Questions:
1 – In the Shingetsu review, write out the passage between "Although sung entirely" and "and yet hope.", inclusive.
2 – Answer these questions using the Shingetsu review, each answer on its own line and marked with the matching letter:
(a) What is the English meaning of the title 'Shingetsu'?
(b) What kind of guitars does 'Other Side Of Morning' feature?
(c) What two instruments does 'Fragments of the dawn' open with?

Document section:
Although sung entirely in Japanese, and therefore ostensibly less accessible to the Western prog fan, 'Shingetsu' will reward close study, of both the lyrics and music. Quintissentially Japanese, but somehow simultaneously universal, the lyric matter of 'Shingetsu' ('New Moon' in English) is all about capturing moments in life and nature; situations and feelings that we have all encountered but perhaps never yet articulated. The beautiful 'Other Side Of Morning' captures perfectly the sensation of stillness and the almost dreamlike quality of a quiet dawn, with ethereal 12-string guitars and a melody rife with nostalgia, sadness and yet hope.

'Fragments of the dawn' is again another beauty, opening with a searing guitar and seriously funky (yes funky!) bassline, quickly segueing into a blissful vocal melody, guitars and mellotron, combining with the lyrics to capture a still moment of meditative contemplation.

Extracted records:
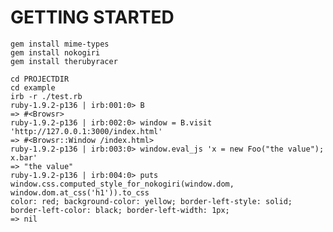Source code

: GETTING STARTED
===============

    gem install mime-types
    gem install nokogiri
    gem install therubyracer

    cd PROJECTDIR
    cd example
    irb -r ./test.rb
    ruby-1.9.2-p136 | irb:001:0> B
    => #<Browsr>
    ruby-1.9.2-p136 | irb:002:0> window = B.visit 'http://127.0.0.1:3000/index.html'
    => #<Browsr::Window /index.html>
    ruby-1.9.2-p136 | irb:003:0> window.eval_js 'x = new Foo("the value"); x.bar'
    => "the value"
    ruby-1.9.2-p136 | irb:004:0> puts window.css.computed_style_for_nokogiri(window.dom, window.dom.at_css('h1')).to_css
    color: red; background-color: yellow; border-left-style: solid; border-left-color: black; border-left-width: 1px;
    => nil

==

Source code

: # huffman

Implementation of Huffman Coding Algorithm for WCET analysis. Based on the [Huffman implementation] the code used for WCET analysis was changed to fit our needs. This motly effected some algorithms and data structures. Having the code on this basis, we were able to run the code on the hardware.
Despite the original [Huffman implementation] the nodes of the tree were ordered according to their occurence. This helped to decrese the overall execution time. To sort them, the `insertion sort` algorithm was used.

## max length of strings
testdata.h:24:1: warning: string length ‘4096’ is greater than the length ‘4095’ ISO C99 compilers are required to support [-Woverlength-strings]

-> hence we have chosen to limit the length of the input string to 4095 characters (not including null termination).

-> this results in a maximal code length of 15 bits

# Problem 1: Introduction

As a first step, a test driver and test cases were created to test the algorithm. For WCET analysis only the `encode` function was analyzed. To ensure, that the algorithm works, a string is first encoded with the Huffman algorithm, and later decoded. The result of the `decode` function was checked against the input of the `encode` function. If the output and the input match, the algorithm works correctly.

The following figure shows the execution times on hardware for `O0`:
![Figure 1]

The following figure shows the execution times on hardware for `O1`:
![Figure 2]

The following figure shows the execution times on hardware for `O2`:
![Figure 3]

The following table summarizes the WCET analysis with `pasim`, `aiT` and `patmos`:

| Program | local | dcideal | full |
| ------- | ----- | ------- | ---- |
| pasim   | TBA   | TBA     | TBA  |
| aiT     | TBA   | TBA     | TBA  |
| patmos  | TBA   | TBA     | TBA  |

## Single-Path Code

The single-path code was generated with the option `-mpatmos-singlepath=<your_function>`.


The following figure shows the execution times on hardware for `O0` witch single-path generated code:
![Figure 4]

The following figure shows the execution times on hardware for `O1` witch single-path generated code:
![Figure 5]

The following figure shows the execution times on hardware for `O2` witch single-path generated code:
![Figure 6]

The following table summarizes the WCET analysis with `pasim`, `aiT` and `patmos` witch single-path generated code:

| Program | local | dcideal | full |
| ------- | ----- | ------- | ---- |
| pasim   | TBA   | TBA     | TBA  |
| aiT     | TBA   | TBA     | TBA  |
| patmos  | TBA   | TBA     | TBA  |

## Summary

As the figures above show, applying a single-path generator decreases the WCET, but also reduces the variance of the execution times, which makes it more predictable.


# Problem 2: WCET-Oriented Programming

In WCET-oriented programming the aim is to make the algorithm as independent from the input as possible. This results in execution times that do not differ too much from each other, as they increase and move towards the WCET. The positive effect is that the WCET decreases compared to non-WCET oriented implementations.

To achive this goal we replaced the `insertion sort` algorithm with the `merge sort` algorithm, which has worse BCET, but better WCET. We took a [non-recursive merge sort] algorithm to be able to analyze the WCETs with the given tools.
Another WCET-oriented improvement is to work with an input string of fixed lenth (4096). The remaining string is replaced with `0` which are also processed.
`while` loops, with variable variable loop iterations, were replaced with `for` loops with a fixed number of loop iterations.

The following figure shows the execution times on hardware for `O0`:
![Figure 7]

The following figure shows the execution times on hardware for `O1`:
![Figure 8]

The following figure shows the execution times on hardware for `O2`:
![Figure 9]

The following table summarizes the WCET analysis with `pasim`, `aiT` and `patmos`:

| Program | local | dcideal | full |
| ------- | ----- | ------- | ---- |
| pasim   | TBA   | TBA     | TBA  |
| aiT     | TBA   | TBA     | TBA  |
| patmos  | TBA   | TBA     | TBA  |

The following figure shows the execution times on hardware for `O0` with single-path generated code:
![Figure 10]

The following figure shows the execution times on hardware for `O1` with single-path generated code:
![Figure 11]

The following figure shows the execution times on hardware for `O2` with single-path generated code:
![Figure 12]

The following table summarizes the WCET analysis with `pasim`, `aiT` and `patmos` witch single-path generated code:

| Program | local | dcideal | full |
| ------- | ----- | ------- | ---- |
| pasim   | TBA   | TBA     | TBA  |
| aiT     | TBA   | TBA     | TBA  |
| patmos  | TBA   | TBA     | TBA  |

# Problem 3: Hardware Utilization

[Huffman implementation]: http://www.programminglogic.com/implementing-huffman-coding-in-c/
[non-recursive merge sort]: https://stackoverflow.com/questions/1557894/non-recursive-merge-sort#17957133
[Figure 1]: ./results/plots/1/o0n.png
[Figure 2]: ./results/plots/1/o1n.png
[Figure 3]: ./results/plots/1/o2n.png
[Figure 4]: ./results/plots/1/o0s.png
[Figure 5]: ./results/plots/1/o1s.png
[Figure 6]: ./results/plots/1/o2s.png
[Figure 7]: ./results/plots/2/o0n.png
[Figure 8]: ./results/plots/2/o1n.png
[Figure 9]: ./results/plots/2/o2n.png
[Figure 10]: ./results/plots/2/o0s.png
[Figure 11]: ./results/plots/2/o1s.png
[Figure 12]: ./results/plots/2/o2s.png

Outputs in order:
1 –
Although sung entirely in Japanese, and therefore ostensibly less accessible to the Western prog fan, 'Shingetsu' will reward close study, of both the lyrics and music. Quintissentially Japanese, but somehow simultaneously universal, the lyric matter of 'Shingetsu' ('New Moon' in English) is all about capturing moments in life and nature; situations and feelings that we have all encountered but perhaps never yet articulated. The beautiful 'Other Side Of Morning' captures perfectly the sensation of stillness and the almost dreamlike quality of a quiet dawn, with ethereal 12-string guitars and a melody rife with nostalgia, sadness and yet hope.

2 –
(a) New Moon
(b) Ethereal 12-string guitars
(c) A searing guitar and a seriously funky bassline